• _PAGE_
Cogglesford Mill (sometimes referred to as Coggesford) is a Grade II listed working watermill in Sleaford, Lincolnshire. It is possibly the last working Sheriff's Mill in England.

Location
The mill sits to the north of Sleaford on banks of River Slea. The ford from which the mill takes its name is where the Roman road, now called Mareham Lane, crossed the Slea.  The original crossing, no longer extant, is a few hundred yards downstream of the mill, close to the current footbridge.

History
There is archaeological evidence of a Saxon mill on the site and records in the Domesday book of later mills; the present redbrick structure dates to the mid to late 18th century, with alterations from the 19th century. There were many other mills along the river at various times. During the construction of the Sleaford Navigation, in the 1790s, locks were provided at each of the mills to maintain the necessary head of water. After the navigation closed and as the locks fell into disrepair they were replaced by weirs. The weir at Cogglesford is particularly elaborate, having to maintain the head of this still working mill.

• _AVAILABLE DATA_
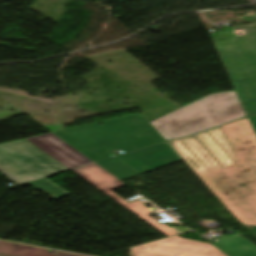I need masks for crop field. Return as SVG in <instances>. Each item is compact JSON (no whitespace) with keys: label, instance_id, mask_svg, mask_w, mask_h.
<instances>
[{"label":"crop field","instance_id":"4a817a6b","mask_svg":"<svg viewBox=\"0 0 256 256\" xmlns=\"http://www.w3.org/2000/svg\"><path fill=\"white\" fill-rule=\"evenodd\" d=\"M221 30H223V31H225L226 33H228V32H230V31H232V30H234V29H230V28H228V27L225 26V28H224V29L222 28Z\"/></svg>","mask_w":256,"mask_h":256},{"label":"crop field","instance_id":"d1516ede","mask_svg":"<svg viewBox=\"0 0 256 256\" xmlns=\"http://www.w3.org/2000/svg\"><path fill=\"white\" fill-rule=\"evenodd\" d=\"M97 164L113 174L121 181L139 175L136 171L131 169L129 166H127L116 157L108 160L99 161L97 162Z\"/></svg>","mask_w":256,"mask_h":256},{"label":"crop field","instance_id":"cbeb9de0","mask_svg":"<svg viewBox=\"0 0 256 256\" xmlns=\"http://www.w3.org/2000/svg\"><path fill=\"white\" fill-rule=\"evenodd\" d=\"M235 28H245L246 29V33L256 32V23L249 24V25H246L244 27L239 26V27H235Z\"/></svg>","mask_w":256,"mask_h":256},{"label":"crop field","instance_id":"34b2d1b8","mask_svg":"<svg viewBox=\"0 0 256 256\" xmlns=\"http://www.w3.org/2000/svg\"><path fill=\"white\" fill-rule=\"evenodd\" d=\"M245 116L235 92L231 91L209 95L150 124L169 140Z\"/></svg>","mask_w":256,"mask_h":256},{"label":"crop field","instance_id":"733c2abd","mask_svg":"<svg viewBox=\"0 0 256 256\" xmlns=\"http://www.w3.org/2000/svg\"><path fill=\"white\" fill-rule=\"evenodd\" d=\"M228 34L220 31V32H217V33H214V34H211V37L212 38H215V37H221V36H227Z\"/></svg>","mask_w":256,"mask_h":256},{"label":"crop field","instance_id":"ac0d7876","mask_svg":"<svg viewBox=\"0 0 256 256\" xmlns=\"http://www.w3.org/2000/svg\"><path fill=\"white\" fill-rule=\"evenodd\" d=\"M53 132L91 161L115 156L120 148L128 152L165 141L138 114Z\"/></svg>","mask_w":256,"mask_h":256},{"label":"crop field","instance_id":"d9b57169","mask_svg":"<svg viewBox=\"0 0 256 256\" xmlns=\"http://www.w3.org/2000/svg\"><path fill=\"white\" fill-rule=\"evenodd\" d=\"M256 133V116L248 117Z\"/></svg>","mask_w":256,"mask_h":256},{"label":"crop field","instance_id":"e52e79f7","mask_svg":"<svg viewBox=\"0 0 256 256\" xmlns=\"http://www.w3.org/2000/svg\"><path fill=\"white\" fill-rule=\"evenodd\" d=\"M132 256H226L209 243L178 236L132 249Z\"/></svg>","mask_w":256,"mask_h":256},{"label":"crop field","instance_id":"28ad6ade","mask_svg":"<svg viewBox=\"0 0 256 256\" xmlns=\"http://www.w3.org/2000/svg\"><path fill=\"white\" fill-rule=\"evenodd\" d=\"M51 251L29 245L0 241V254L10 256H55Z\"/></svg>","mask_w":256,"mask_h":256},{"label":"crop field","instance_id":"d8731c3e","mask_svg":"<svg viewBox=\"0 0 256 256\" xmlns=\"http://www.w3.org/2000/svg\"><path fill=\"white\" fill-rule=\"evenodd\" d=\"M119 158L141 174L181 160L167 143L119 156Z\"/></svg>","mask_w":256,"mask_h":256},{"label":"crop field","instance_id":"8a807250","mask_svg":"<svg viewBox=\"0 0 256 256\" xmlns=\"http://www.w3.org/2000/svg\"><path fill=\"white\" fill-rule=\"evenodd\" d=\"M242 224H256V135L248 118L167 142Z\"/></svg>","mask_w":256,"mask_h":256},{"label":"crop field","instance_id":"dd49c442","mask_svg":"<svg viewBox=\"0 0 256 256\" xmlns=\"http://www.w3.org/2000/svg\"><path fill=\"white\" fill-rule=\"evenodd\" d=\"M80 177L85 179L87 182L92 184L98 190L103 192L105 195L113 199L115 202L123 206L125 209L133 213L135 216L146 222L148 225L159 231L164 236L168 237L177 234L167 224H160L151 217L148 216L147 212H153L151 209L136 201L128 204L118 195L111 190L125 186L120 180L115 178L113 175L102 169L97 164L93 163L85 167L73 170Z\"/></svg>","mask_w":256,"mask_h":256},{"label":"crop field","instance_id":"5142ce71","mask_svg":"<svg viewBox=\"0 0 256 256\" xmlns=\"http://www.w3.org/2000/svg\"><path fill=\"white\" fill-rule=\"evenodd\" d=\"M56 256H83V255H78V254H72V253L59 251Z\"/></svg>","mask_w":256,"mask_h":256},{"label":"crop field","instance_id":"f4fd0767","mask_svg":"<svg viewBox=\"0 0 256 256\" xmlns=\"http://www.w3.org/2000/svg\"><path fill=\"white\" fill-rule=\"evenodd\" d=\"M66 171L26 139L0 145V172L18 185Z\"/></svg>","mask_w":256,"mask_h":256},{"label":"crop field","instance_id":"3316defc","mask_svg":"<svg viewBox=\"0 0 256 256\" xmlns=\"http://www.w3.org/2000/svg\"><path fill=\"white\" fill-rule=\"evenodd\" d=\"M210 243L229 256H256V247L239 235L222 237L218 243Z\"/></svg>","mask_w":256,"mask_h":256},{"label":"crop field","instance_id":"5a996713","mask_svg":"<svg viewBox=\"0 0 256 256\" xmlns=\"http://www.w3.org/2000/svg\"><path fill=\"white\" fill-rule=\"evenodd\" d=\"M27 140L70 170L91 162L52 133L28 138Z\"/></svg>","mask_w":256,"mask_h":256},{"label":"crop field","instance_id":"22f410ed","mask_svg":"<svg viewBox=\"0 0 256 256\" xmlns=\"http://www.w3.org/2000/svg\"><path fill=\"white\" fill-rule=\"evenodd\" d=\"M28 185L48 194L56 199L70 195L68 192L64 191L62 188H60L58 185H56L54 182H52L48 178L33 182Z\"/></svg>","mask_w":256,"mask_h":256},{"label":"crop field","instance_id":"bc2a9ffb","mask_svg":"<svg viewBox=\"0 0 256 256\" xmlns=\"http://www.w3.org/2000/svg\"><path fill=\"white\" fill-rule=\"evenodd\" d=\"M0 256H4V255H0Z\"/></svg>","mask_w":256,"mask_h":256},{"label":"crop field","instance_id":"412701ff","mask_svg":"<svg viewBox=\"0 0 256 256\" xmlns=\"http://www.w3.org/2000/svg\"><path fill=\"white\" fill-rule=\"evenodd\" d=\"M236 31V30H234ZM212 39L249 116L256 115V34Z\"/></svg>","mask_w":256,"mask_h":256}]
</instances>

• _TO DO_
1. Decide whether each statement agrees with the Cogglesford Mill text, answering yes or no and quoting the words of the text that settle it: (a) the mill stands on the banks of the River Slea; (b) the original ford crossing can still be seen today; (c) the old locks were replaced by weirs.
2. Resume the Cogglesford Mill text after its final sentence.
The data can be left aside; nothing here depends on it.

• _RESPONSES BY TASK_
1.
(a) Yes: "The mill sits to the north of Sleaford on banks of River Slea."
(b) No: "The original crossing, no longer extant, is a few hundred yards downstream of the mill."
(c) Yes: "they were replaced by weirs."

2.
Cogglesford mill (including the mill race and bridge) was assigned a listed status on 20 July 1973. The mill is open to the public 7 days a week during the summer and stoneground flour is milled there and sold in the shop.

Gallery

References

Further reading
 N. Pevsner, J. Harris, N. Atram, Buildings of England, vol. 27 (Lincolnshire), 1989 (New Haven, CT: Yale University Press)
 S. A. Savage, Cogglesford Mill, Eastgate, Sleaford, 2007 (Lincoln: Pre-Construct Archaeology Ltd.)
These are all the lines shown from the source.